[[ THE RECORDS, beginning ]]

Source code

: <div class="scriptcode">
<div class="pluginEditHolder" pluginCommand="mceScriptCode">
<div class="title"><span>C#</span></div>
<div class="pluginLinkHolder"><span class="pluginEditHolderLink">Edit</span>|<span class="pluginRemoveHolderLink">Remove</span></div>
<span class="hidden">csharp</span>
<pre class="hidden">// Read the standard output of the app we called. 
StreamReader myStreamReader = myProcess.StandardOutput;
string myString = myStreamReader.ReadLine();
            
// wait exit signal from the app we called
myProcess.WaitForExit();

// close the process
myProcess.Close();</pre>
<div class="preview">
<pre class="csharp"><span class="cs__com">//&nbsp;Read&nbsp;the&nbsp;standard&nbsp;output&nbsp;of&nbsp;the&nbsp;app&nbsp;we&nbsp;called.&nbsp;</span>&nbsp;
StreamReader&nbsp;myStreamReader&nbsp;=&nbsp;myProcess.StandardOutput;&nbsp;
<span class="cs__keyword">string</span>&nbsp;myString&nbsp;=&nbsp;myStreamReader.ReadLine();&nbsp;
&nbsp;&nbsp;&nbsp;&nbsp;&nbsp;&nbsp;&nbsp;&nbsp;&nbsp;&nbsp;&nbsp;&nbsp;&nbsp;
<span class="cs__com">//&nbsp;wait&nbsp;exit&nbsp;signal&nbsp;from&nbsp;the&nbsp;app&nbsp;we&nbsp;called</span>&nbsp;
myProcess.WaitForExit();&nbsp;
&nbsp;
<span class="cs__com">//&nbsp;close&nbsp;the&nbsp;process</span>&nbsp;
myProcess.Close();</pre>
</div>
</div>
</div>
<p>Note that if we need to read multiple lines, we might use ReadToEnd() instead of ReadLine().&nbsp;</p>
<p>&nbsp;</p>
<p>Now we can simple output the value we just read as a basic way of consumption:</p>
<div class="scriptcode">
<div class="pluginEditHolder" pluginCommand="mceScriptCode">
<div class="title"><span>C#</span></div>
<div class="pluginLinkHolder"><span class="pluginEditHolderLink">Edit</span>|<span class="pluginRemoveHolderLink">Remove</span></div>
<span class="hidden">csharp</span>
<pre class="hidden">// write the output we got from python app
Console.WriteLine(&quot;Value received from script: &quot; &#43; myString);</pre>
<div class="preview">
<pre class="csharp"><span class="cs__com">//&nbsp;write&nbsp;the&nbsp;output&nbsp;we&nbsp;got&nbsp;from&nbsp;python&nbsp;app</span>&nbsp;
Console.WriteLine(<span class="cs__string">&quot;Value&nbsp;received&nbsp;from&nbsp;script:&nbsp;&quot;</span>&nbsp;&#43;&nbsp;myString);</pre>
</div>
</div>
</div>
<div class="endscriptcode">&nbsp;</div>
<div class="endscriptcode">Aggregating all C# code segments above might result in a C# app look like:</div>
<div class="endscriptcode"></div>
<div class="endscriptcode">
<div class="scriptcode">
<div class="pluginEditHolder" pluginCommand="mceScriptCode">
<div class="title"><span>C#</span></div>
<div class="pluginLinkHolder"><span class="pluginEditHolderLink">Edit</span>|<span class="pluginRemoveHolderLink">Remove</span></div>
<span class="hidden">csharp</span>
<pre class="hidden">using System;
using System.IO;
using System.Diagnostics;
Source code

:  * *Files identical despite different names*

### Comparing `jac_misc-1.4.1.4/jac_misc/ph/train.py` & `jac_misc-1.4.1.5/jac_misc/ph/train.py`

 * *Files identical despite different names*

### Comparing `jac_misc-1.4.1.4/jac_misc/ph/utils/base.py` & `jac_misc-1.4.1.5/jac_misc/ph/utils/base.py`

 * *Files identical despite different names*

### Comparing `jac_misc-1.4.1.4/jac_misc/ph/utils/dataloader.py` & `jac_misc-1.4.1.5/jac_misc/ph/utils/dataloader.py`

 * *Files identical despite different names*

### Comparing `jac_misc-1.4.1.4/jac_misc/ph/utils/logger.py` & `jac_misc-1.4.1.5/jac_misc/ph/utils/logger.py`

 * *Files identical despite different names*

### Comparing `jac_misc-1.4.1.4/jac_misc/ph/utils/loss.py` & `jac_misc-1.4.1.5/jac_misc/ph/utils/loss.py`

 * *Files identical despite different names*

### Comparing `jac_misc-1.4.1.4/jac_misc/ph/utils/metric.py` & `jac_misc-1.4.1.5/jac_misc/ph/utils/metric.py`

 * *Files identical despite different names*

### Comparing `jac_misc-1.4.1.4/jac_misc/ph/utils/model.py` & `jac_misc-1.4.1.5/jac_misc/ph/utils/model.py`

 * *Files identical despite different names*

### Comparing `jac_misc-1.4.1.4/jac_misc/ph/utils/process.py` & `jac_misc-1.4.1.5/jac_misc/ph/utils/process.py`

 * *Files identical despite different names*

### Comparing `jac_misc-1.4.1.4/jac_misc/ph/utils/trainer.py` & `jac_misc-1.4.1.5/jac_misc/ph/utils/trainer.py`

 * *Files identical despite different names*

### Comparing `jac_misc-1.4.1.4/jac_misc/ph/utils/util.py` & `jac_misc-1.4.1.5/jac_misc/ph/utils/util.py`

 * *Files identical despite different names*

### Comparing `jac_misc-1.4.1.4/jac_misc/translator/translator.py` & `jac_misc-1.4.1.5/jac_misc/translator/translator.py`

[[ THE RECORDS, end ]]

**EXERCISE**
Pull out every line above that contains the word "System", matching case exactly.

**WRITTEN ANSWER**
<pre class="hidden">using System;
using System.IO;
using System.Diagnostics;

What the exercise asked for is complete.